The US-China trade tensions grab the spotlight as neither party wants to give up on their demands. Nomura gives 65% probabilities that the US will levy tariffs on all Chinese goods by this year-end.
In addition to the trade war with China, sluggish new home sales and purchasing manager index (PMI) data also weighed on the US Dollar (USD) on Thursday. New home sales fell 6.9% while manufacturing PMI revisited September 2009 levels.
There were fewer positives from the domestic end of New Zealand.
Recent comments from the US President Donald Trump show his positive outlook towards meeting the Chinese leader Xi Jinping on the sidelines G20. Though, Mr.

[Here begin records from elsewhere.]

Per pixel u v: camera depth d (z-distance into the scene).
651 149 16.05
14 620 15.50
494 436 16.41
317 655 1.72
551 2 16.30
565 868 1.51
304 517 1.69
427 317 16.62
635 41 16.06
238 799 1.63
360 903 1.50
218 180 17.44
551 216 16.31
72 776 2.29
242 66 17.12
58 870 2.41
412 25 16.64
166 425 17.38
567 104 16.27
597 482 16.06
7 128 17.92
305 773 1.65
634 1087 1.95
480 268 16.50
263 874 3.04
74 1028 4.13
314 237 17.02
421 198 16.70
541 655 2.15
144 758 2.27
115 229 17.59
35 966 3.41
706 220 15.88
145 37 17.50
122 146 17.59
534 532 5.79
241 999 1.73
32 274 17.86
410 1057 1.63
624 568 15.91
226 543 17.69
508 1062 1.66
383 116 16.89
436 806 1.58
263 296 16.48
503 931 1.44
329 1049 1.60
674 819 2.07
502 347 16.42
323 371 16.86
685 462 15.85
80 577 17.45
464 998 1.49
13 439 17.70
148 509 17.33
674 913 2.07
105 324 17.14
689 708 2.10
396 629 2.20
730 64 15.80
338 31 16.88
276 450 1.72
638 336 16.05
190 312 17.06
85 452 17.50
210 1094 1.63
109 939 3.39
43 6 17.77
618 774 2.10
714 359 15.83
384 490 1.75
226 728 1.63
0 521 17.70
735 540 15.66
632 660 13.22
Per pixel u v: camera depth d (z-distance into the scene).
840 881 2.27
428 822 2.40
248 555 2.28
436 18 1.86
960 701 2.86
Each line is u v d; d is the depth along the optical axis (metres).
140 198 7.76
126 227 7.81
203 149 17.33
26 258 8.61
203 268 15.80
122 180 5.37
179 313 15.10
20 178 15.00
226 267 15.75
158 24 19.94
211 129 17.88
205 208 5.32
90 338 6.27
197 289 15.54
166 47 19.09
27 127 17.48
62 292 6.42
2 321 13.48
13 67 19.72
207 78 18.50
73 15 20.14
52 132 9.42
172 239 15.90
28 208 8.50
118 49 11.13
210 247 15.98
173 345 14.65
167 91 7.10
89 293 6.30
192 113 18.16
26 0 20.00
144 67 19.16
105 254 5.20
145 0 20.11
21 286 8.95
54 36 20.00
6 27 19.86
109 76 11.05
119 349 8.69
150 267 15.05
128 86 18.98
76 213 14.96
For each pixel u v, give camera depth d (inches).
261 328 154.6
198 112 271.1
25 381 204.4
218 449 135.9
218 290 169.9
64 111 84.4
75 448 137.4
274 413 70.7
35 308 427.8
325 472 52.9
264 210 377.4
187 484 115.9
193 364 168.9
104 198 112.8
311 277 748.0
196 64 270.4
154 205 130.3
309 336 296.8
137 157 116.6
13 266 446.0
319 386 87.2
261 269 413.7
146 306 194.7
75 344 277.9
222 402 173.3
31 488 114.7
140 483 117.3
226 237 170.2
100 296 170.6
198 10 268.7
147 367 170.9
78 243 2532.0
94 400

Trump doesn’t want to give up on his MAGA (make America great again) dream and is firm to keep Huawei on the check.
Immediate attention of the Kiwi traders will be on April month trade balance data, to be out at 22:45 GMT. Forecasts suggest $-5.465 billion trade balance (YoY) versus $-5.620 billion prior. Further, exports may flash $5.35 billion against $5.70 billion earlier whereas imports can rise to $4.90 billion compared to $4.77 billion earlier.
Ahead of the release, TD Securities said, “Apr trade balance is seasonally a surplus month, but follows a blockbuster +$NZ922m for March, led by record exports. We pencil in a surplus of +$NZ700m (mkt $NZ450m) as exports remain elevated ($NZ5.5b) but fuel imports ($NZ4.8b) eat into the surplus somewhat.”
A downward sloping trend-line since March 26 at 0.6530 gains immediate attention as a break of which could open the door for the quote’s extended recovery to 0.6580 and then to 0.6600 round-figure.
In a case of further weakness beneath 0.6480 support, October 2018 low near 0.6425 should gain bears’ attention.